Design: Instance Operator

Instance Operator

Architecture

Frontend

Overview

The frontend of the controller responds to Kubernetes add, modify, delete operations. There is very good support for this in Go's kubernetes client interface, but other languages can also be used. If the controller is restarted, the event cache synchronizes itself with Kubernetes and throws synchronization ADDITION events.

Implementation

To ease the integration of the backend, the frontend is written in Java. It uses the fabric8 Kubernetes client. It also uses the microbean-controller-cache library to provide the implementation details of the Kubernetes controller interface.

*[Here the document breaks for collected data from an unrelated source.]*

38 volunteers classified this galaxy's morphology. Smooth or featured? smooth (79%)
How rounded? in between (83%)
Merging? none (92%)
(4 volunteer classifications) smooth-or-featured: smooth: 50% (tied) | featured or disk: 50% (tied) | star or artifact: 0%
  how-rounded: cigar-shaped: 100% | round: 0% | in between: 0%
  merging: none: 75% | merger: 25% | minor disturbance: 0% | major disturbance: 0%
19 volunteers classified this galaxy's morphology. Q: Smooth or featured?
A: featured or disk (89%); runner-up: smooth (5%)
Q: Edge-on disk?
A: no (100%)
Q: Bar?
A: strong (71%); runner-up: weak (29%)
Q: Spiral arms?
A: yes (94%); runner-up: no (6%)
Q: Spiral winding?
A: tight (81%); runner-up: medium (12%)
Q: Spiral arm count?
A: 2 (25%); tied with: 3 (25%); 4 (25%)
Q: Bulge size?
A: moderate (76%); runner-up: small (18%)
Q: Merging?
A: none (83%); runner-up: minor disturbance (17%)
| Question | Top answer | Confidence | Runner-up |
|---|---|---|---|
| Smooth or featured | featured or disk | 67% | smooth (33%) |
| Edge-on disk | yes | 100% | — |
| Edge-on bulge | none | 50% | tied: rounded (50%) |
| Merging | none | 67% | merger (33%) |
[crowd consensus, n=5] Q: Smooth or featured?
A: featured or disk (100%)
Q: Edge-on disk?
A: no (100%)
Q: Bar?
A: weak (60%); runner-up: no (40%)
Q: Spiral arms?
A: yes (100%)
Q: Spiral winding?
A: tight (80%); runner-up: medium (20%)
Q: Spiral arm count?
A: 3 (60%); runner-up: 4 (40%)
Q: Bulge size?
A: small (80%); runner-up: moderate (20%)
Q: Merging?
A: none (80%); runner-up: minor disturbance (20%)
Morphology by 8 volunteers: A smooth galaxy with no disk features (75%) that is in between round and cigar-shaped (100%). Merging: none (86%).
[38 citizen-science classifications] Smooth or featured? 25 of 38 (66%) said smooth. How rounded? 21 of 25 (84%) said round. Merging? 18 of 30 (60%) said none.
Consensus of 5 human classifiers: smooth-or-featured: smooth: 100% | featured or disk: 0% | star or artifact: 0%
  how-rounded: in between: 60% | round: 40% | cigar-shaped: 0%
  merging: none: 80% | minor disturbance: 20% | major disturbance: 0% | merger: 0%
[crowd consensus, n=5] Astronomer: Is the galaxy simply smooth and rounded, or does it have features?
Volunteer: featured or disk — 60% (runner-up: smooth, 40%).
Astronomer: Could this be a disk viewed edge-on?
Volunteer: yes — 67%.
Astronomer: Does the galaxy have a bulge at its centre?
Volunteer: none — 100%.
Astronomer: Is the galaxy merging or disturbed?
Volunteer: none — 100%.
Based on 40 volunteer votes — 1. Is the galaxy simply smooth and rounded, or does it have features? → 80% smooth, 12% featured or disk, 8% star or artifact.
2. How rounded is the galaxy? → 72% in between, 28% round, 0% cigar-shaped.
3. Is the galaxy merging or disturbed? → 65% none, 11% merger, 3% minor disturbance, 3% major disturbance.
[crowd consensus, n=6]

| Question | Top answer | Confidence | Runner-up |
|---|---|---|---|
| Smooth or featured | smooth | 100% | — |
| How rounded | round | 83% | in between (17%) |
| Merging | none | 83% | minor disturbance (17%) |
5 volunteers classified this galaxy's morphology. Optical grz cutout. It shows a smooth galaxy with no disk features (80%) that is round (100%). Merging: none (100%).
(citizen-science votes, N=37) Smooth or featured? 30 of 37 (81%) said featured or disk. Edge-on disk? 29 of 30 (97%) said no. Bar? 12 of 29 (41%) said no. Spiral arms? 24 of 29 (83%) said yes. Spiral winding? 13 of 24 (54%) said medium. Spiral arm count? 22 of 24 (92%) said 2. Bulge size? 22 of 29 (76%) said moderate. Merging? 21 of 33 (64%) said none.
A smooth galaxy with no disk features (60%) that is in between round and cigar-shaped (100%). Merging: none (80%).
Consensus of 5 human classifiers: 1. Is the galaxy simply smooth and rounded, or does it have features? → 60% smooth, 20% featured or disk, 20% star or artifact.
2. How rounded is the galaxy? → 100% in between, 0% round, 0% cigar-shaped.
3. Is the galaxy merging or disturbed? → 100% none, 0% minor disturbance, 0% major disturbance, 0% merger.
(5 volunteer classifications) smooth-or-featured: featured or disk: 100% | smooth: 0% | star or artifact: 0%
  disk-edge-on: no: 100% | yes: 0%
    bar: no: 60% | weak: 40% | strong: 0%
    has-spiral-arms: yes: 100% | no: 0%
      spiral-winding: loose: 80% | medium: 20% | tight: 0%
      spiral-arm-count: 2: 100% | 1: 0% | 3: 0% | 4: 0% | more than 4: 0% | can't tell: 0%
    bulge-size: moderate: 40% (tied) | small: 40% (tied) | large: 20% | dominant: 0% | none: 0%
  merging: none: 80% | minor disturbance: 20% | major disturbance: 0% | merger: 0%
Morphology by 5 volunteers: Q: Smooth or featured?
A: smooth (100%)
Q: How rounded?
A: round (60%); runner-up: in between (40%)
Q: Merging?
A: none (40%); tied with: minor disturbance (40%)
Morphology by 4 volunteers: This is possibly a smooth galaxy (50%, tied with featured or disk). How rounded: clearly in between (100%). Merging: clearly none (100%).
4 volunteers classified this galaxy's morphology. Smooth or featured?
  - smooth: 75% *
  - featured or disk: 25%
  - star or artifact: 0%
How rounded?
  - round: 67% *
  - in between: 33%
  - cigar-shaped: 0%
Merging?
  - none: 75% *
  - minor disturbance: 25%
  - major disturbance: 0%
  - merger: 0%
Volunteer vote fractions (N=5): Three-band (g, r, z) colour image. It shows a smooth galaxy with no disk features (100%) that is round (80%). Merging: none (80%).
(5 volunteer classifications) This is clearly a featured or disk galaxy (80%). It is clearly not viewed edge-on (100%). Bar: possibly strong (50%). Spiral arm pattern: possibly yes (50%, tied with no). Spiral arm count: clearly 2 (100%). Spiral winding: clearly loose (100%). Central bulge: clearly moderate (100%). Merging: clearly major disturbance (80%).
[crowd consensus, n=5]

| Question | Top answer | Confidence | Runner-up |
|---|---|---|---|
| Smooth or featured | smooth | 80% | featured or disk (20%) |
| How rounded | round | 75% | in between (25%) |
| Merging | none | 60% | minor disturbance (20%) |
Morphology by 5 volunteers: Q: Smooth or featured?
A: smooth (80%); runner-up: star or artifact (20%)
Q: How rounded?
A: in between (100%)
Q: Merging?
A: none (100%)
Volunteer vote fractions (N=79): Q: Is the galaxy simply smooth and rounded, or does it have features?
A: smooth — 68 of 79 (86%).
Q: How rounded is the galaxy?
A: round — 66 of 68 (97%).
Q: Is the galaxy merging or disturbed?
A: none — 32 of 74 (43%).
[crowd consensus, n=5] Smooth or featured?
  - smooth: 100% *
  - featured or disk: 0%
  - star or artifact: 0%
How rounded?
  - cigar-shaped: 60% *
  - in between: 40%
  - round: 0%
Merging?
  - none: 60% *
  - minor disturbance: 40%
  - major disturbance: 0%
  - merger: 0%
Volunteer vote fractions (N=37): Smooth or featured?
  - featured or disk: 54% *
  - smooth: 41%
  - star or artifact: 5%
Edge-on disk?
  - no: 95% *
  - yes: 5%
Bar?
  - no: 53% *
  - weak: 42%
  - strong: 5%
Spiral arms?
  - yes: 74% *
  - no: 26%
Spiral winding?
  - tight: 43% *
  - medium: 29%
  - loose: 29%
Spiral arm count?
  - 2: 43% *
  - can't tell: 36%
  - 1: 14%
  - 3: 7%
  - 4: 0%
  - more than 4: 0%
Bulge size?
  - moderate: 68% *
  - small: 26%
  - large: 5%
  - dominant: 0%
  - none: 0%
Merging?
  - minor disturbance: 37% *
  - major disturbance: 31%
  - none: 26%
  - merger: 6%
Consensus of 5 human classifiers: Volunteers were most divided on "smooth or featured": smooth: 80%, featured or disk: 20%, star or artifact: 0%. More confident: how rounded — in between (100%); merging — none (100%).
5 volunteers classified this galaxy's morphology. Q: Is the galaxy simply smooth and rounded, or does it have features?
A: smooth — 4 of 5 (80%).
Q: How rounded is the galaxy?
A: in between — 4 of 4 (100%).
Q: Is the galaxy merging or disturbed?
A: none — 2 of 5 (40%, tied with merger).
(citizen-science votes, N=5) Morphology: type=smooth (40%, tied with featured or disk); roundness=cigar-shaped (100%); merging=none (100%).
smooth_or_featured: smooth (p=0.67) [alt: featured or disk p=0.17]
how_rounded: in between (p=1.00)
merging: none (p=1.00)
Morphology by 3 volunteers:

It is strongly recommended to read Understanding controllers. It is fairly technical but clearly explains the various pieces involved in building and running a controller.

Backend

The backend of the controller is a lightweight version of SAM that covers the ADL -> Logical Model -> Topology Model -> Fuser -> AADL transformations. The initial PE count can be either arbitrary or passed to the backend as an argument through the Job description.

v5_pipeline

The backend role is double:

Generate a set of AADL from an initial ADL within Job submission request.
Regenerate a set of AADL using an existing ADL from a PE modification request.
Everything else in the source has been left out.